Where I'm putting my building hours. Model Context Protocol is becoming the plumbing
between agents and the real world — I'm running one server in production today and shipping
the next two, betting this niche matters more in 2026 than the consensus has priced in.
2Shipped
1In development
2025First deploy
Shipped
Todoist + Telemetry Logging
Production · since Sep 2025
A remote, GitHub-OAuth-protected MCP server that gives any agent secure read/write access
to my Todoist — and quietly logs every tool call so the AI can answer "how much time did
you save me?" Two surfaces in one server: a Todoist control plane and an AI-usage
observability plane. Live on Cloudflare's edge since September 2025.
Live
Cloudflare Workers
Stack
Cloudflare Workers + Durable Objects + D1 + KV
Auth
GitHub OAuth (per-user approval, not a shared API key)
Quantifies the AI's actual impact — every tool call lands in D1 with a configurable
time-saved weight, so the server can answer "how much time did you save me this
month?" with real numbers. Most MCP servers expose data; this one also measures
itself.
Madison Endurance Sports
Shipped · v0.1 · May 2026
A FastMCP server for Madison-area endurance athletes — race discovery, NWS race-day
weather, and recurring group rides — wrapped in a /race_prep slash command
that resolves fuzzy race references ("madtown half" → the right race) and
returns a focused pre-race read: how long you'll be out there, what conditions to
expect, and basic nutrition matched to both.
Stack
Python — FastMCP 3.x on Prefect Horizon
Surface
find_races, race_weather, find_group_rides,
and the /race_prep prompt
Data
Hand-curated Madison race + group-ride seed (Ironman Wisconsin, Run Madtown, Horribly
Hilly, Wisconsin Triathlon Series, Trek Bicycle Madison rides, MadCity Runners…); NWS
for inside-7-days forecasts; bundled 30-year NOAA climate normals beyond. Optional
RunSignup enrichment when an API key is provided.
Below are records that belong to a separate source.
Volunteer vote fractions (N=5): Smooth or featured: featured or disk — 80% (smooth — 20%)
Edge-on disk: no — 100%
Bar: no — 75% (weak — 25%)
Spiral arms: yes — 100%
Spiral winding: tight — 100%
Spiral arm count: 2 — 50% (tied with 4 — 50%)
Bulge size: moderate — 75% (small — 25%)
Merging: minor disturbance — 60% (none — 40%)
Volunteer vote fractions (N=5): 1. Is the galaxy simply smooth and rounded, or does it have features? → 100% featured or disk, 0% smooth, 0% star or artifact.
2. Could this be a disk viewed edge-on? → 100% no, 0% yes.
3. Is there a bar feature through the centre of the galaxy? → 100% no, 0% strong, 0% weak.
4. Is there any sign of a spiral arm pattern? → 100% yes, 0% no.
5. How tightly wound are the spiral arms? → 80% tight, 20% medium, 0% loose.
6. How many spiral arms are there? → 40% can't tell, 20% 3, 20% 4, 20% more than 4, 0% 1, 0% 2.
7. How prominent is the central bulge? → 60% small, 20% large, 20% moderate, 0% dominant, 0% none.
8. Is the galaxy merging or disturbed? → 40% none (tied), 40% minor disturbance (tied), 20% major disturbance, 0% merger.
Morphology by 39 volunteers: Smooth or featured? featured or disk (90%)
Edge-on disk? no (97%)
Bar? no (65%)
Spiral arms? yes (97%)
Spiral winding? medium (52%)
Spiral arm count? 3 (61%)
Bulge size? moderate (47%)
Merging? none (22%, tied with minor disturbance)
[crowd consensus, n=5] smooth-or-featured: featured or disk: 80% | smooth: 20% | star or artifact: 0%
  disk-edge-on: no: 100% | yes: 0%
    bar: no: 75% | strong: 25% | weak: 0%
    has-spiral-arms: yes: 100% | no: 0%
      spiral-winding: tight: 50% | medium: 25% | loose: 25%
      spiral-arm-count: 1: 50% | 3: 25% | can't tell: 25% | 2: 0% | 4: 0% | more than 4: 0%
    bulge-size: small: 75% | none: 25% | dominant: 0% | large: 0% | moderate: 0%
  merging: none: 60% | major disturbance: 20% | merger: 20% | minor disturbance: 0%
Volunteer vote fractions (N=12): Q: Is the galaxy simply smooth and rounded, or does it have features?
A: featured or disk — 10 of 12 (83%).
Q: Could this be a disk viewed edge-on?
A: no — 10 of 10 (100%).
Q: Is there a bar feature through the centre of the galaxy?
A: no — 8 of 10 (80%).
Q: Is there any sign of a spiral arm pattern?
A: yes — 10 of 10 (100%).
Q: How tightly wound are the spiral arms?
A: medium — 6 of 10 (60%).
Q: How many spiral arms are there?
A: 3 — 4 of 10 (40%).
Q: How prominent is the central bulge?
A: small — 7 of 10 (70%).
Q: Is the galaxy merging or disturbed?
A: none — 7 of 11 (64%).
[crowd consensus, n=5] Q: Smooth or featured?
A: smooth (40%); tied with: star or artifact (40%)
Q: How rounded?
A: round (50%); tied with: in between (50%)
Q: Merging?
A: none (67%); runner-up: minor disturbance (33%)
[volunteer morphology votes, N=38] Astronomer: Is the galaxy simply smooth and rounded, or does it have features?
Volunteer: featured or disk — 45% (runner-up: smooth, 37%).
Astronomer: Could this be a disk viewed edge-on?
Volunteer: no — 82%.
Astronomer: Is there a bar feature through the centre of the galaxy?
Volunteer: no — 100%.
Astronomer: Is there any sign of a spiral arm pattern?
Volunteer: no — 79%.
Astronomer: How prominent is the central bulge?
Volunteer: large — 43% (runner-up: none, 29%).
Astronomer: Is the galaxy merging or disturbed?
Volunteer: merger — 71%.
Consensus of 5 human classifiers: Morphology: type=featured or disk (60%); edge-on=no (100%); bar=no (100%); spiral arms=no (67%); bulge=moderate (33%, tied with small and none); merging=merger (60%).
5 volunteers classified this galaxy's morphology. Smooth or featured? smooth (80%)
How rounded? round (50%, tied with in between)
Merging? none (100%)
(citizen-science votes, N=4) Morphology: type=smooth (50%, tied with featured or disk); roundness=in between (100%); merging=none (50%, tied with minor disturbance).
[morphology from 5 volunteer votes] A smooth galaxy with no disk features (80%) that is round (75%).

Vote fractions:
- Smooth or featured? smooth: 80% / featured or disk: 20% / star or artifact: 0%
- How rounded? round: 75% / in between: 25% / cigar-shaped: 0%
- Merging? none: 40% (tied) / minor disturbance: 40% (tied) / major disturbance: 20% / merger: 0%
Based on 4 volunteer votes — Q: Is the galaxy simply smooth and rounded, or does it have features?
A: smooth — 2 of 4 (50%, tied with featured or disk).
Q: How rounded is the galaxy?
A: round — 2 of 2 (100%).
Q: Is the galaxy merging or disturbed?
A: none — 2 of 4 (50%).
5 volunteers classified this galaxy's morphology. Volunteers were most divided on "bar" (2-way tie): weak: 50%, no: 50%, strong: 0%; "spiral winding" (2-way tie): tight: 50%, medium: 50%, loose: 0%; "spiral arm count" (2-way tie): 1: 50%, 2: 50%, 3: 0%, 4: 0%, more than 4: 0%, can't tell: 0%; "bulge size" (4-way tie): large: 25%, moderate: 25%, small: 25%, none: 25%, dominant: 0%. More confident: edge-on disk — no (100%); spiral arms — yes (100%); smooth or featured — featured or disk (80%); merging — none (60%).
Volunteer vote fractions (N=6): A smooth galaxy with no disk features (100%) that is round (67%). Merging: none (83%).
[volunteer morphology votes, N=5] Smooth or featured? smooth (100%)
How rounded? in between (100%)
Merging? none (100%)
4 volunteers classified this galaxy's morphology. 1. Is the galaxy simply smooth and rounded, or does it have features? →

Two design moves I want to be known for: (1) dual-channel weather — the
server refuses to invent race-day forecasts beyond NWS's honest 7-day horizon, and
falls back to a labeled climate normal rather than confidently presenting next
week's weather as race day's. (2) Fuzzy slash-command UX — slash commands
that demand UUIDs are a portfolio piece, not a product; resolving
"madtown half" server-side is the difference. The piece collapses six
websites of Madison endurance planning into one MCP conversation built on FastMCP
idioms a Prefect engineer can read in under five minutes.
In development
Household + Food
In development
One MCP server, two domains — a shared context layer my wife and I both pass data through.
Household side: shared calendars, home-maintenance reminders, weekend agenda buffer.
Food side: pantry inventory, fridge and freezer inventory, weekly meal plan, and an
auto-generated shopping list that's just meal plan minus inventory.
The user interface isn't tools, it's slash commands —
/plan_week, /weekend_brief, /restock_decision,
/maintenance_check — so neither of us has to learn an API to use what's
really a shared family operating layer.
Why MCP, why now
The protocol consolidated in 2025 — one transport survived (Streamable HTTP), auth
formalized around OAuth 2.1 + PKCE + Dynamic Client Registration, Cloudflare turned into a
first-class host. The hard parts of writing a remote, secure, multi-user MCP server are now
~80% scaffolded. The remaining 20% is the part I want to be known for: agent-native product
design — discovery, iteration, context. Most servers expose APIs. The good ones design for
how an agent actually uses them.
The longer bet: agents need trust. MCP today authenticates the user to the server; it
doesn't carry verifiable identity for the agent acting on the user's behalf. Self-sovereign
identity is the missing layer there — and
that's the ten-year bet this MCP work is the agent-side counterpart to.